▶ _Text_:

How We Got Here [ Print ]

Revolutions don’t happen overnight. Homosexuality is being widely accepted in schools now by administrators, school boards and some parents and students because of diligent, aggressive people who believe it’s okay. Some work for large, well-financed national “gay” activist groups; others are local volunteers. Some are practicing homosexuals who are educators; others are their relatives or sympathizers.

Regardless, this process has happened because traditional-minded parents and communities weren’t watching closely enough, and many thought supporting homosexuality was part of being kind, compassionate and tolerant. Most people never thought it would get this far.

But it has gotten very far. When the facts are laid before average Americans, most are incredulous. It’s gone way beyond being civil and nice to people who are “different,” as the activists claim. It’s at the point where school lessons portraying typical married parents with children are considered discriminatory in some communities. It’s at the point of defending the “rights” of students to be transvestites (cross-dressers) or for teachers to get sex change operations and return to their positions instructing the young.

Entire school days or weeks are devoted in some schools to “celebrating” homosexuality-and all students must participate.

It’s at the point where traditional-minded parents and students can seldom voice objections. Why are people being silenced?

All of this has happened, astonishingly, in the absence of credible research that shows homosexuality is inherited or biologically-determined. Amazingly, the “born that way” idea is now a widely held belief of many Americans. And while there have been some well-publicized studies, the scientific community has not accepted them as demonstrating anything like a “gay gene.”

The emptiness of this claim has gotten little publicity. (See Resources for more details.) Yet, the belief that “sexual orientation” is an identity or a basic right rests on this claim. Non-discrimination policies and laws are built on this erroneous assumption!

A little known fact is that most homosexual activist organizations in their own materials do not say that homosexuals are born that way. For an example, go to the PFLAG web site, www.pflag.org, and look at their Q & A section.

The roots of same sex attraction have been under study for decades. Emotional disorders, previous sexual abuse and reckless experimentation are in play here, not genetics. Young people struggling with this desire or who are experimenting with homosexuality deserve to know that it is not biologically-determined and that change is possible.

Should communities support high-risk practices for our children, especially when they are unnecessary? The behaviors involved are dangerous. Accepting these attractions is not kind nor ‘safe,” but just the opposite.

[Records from a collection]
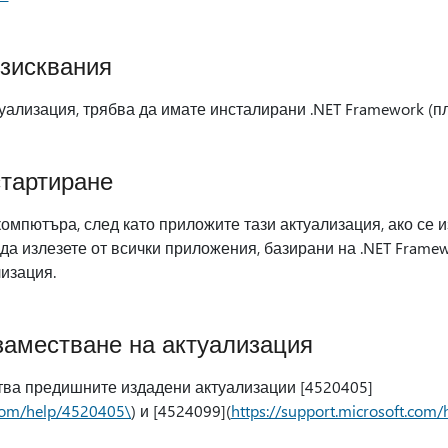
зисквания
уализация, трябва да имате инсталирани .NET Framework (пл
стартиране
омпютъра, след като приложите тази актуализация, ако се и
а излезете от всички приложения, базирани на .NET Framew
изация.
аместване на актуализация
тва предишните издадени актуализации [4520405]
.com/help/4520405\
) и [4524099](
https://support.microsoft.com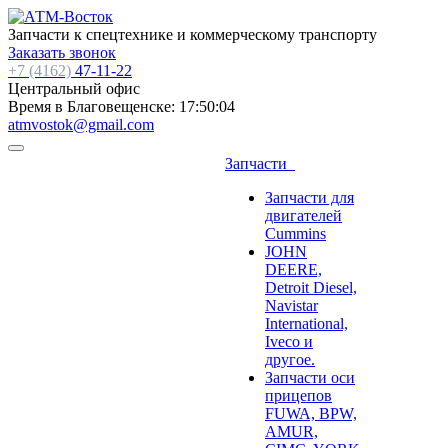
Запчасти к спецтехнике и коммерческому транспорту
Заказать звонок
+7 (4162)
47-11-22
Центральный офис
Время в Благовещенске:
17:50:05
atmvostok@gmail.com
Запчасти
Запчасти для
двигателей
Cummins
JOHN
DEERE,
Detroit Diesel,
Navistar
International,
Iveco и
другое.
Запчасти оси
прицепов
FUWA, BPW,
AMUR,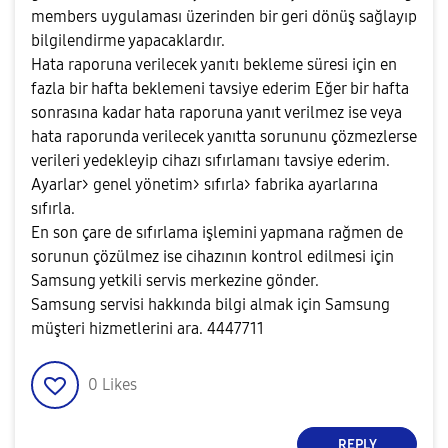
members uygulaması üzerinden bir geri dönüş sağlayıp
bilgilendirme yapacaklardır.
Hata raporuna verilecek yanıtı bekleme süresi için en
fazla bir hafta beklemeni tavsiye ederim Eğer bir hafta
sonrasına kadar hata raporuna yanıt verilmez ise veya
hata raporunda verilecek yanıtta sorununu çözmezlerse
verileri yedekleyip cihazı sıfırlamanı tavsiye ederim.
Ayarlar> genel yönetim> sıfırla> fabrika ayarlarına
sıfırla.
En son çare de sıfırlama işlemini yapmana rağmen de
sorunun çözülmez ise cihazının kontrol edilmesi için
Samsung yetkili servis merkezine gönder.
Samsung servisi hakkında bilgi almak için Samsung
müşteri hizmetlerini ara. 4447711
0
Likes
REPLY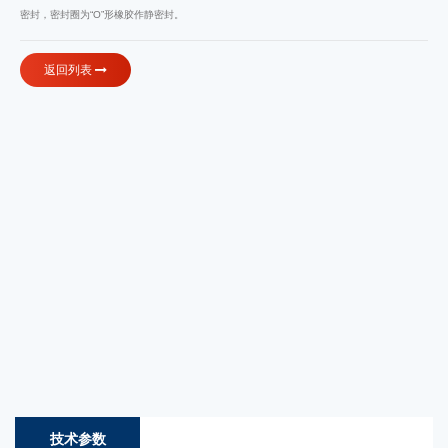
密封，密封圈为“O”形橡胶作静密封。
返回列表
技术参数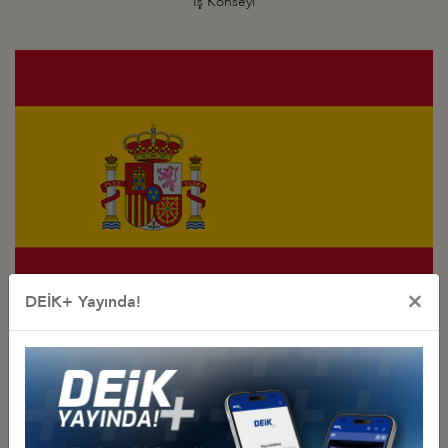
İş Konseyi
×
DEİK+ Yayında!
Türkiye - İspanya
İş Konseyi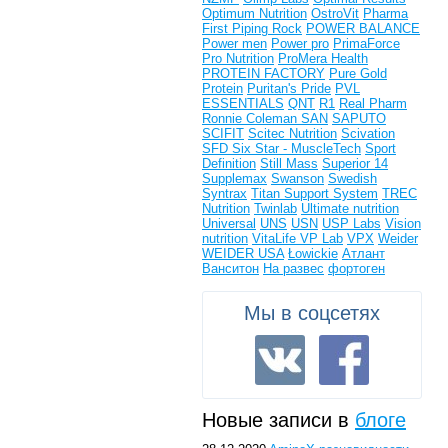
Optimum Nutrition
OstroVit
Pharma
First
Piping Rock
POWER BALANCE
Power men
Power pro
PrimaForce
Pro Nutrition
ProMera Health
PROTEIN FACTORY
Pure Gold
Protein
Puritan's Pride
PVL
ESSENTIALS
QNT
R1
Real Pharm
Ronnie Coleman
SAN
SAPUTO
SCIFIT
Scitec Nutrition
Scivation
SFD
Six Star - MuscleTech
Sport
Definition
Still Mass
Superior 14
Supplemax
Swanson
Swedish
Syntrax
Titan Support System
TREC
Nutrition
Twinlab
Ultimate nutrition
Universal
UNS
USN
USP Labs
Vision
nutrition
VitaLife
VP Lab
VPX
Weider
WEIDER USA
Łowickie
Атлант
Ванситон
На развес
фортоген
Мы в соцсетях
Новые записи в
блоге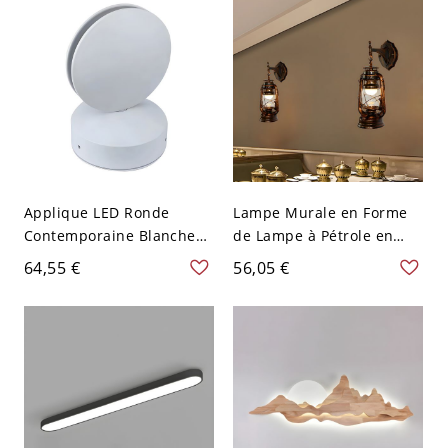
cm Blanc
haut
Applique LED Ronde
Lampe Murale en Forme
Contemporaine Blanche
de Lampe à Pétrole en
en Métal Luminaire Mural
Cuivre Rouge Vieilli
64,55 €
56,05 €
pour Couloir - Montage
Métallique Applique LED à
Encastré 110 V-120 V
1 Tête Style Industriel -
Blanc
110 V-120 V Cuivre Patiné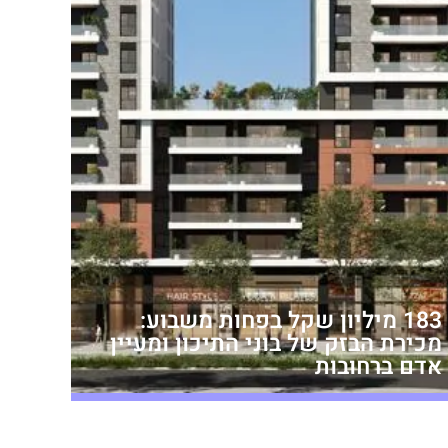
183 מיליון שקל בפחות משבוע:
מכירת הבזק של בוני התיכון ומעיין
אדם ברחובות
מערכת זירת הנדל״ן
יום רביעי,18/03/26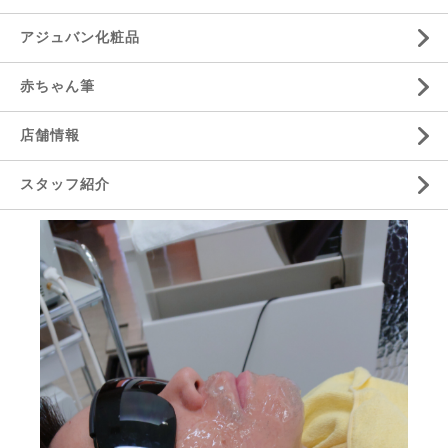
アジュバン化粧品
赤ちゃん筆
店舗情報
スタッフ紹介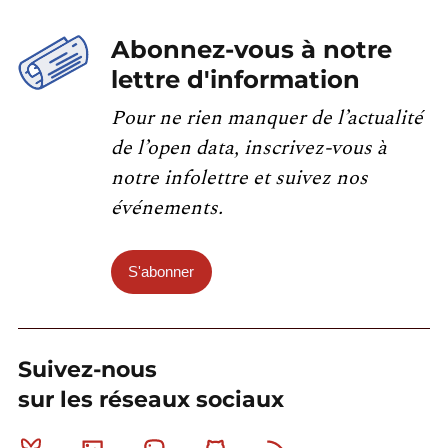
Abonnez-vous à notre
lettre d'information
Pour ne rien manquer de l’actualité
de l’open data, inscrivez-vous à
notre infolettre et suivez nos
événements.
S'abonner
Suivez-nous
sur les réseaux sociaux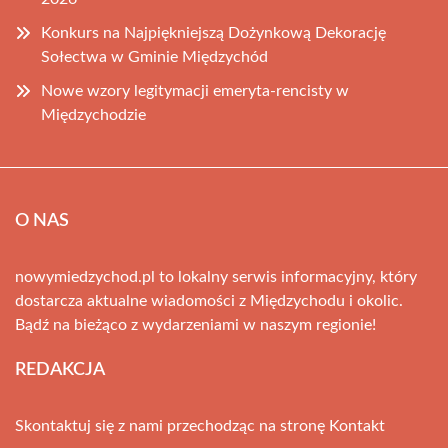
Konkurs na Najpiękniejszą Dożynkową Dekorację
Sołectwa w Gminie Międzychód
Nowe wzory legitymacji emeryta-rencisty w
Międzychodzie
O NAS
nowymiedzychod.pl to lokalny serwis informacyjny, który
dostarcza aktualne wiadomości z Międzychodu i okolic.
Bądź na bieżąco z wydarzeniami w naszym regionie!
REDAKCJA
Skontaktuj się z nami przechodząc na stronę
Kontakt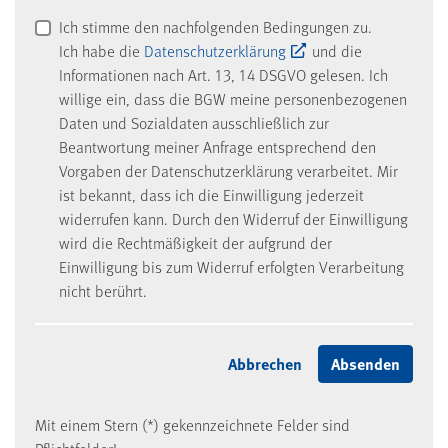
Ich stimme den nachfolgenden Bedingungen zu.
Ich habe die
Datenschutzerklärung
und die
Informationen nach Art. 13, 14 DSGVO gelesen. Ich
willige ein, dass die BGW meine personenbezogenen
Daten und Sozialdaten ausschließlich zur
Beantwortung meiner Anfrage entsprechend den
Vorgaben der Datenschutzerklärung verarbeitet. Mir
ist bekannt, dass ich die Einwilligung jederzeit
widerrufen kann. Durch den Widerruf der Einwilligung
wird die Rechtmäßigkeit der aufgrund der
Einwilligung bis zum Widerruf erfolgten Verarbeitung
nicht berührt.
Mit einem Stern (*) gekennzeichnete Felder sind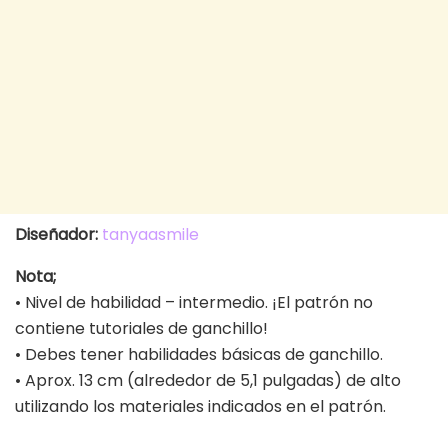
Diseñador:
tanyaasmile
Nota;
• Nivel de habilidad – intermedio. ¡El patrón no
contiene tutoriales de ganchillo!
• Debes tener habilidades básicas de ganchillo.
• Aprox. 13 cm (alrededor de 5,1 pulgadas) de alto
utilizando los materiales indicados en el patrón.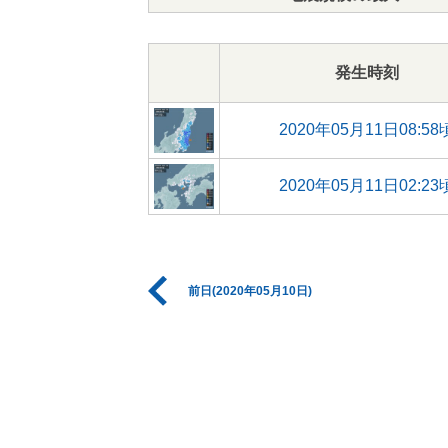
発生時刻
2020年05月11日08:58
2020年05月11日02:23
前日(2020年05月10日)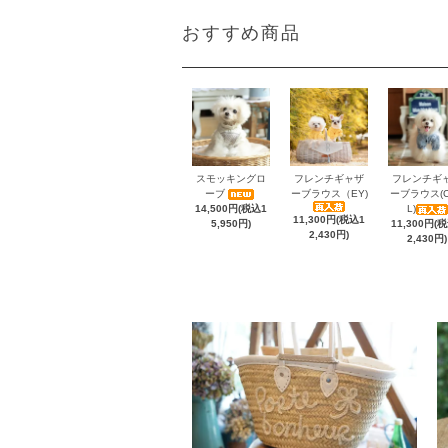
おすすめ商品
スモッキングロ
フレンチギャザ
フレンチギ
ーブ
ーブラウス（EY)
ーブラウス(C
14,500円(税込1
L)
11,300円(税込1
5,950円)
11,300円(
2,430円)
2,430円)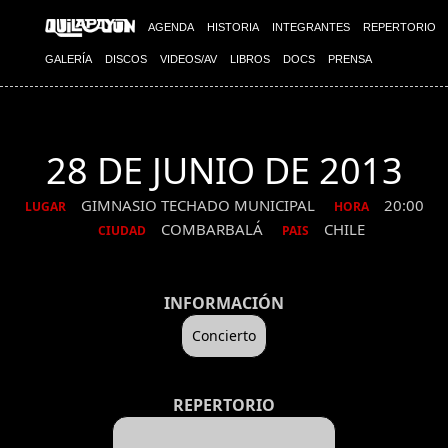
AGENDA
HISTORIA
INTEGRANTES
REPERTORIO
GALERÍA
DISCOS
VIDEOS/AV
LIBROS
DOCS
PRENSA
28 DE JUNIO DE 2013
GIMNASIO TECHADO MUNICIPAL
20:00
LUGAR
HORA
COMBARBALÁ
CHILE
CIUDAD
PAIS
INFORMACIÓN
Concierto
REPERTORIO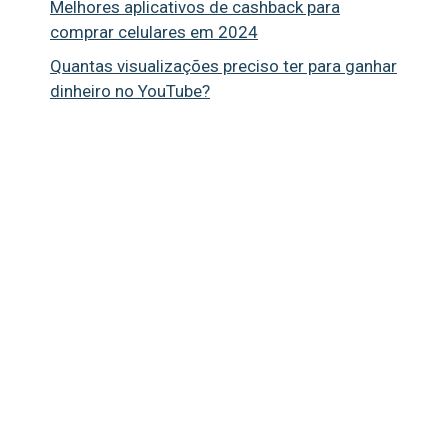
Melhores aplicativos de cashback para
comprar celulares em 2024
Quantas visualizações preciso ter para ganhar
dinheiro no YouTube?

▶ _Directions_:
a: Repeat the text between "Regardless, this process" and "get this far.", inclusive.
b: Which web site does the text name as an example of an activist group's own materials?
The rows play no part here.

▶ _Written responses_:
a:
Regardless, this process has happened because traditional-minded parents and communities weren’t watching closely enough, and many thought supporting homosexuality was part of being kind, compassionate and tolerant. Most people never thought it would get this far.

b: The PFLAG web site, www.pflag.org, and its Q & A section.